Four types of neuroplasticity (functional map expansion, sensory reassignment, compensatory masquerade, and mirror region takeover) have been identified by Jordan Grafman, chief of the Cognitive Neurosciences Section, National Institute of Neurological Disorders and Stroke. In the case of “functional map expansion,” daily activities determine the extent to which the boundaries between brain regions are committed to various tasks. An example of “sensory reassignment” would be a situation wherein one sensory modality (vision for example) is damaged and, in response, another sensory modality (touch for example) contributes inputs into the cortical space previously committed to the damaged modality. “Compensatory masquerade” applies in situations where the brain switches from using one type of strategy to using a different strategy.“Mirror region takeover”describes a situation in which a region of one hemisphere is damaged, and the corresponding region in the opposite hemisphere takes over the function of the damaged region to the extent possible.
Brain reorganization takes place through a variety of mechanisms. Undamaged brain cells (neurons) may grow nerve endings to reconnect with those that were damaged or severed. New nerve endings may sprout from undamaged neurons and connect with other undamaged nerve cells, forming new neural pathways to accomplish a needed function. The conduction speed of neuronal electrical impulse scan be enhanced by increasing the myelin sheath that covers axons. Stimulation through activity is required for reorganization of this type to take place. A variety of studies have demonstrated that the brain can change in response to learning a new skill. When one becomes expert in a skill, the areas of the brain associated with that type of skill will grow. Some preliminary evidence from brain imaging studies indicates that behavioral therapy for such conditions as depression, anxiety and obsessive-compulsive disorder can cause measurable changes equivalent to those generated with medication treatment.
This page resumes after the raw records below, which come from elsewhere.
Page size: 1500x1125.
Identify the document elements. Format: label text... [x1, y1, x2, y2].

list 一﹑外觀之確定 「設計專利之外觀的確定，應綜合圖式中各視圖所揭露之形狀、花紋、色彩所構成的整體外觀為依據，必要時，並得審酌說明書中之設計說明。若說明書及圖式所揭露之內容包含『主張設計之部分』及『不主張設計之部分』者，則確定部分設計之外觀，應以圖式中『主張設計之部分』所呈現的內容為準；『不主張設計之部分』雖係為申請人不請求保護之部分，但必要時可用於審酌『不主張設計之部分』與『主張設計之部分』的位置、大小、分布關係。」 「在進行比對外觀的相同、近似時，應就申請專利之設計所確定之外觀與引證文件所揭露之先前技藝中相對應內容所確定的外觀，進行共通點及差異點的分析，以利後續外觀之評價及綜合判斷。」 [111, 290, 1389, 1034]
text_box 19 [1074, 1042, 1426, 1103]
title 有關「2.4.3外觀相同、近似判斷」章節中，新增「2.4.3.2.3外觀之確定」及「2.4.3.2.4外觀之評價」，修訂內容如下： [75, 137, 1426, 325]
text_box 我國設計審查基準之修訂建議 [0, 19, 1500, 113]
Treatment of motor and sensory deficits caused by stroke, one of the leading causes of disability in adults, has been quite limited. Pioneering work by Edward Taub resulted in development of the neuroplasticity-based treatment called Constraint-Induced Movement Therapy (CMT), which has generated marked return of function in partially paralyzed limbs by forcing patients to engage in “massed practice” using their damaged arms and incrementally increasing the difficulty level over time. When a person suffers a stroke, the brain map for an affected arm shrinks to about half its normal size. In one study, Taub and colleagues demonstrated that CMT initiated more than six years after a stroke doubled the size of the brain map that controlled hand movement. They found that neuroplastic changes occurred in both the damaged and the opposite hemispheres.
Numerous potential future applications of neuroplasticity are possible. As scientific research continues, new and more effective treatments for recovery from brain injury and neurological diseases will be developed. Advances in the treatment of cognitive disabilities like Attention-Deficit Disorder, dyslexia, and autism are likely to emerge. Breakthroughs are also likely in the treatment of psychiatric illnesses like schizophrenia, depression, anxiety, and anorexia.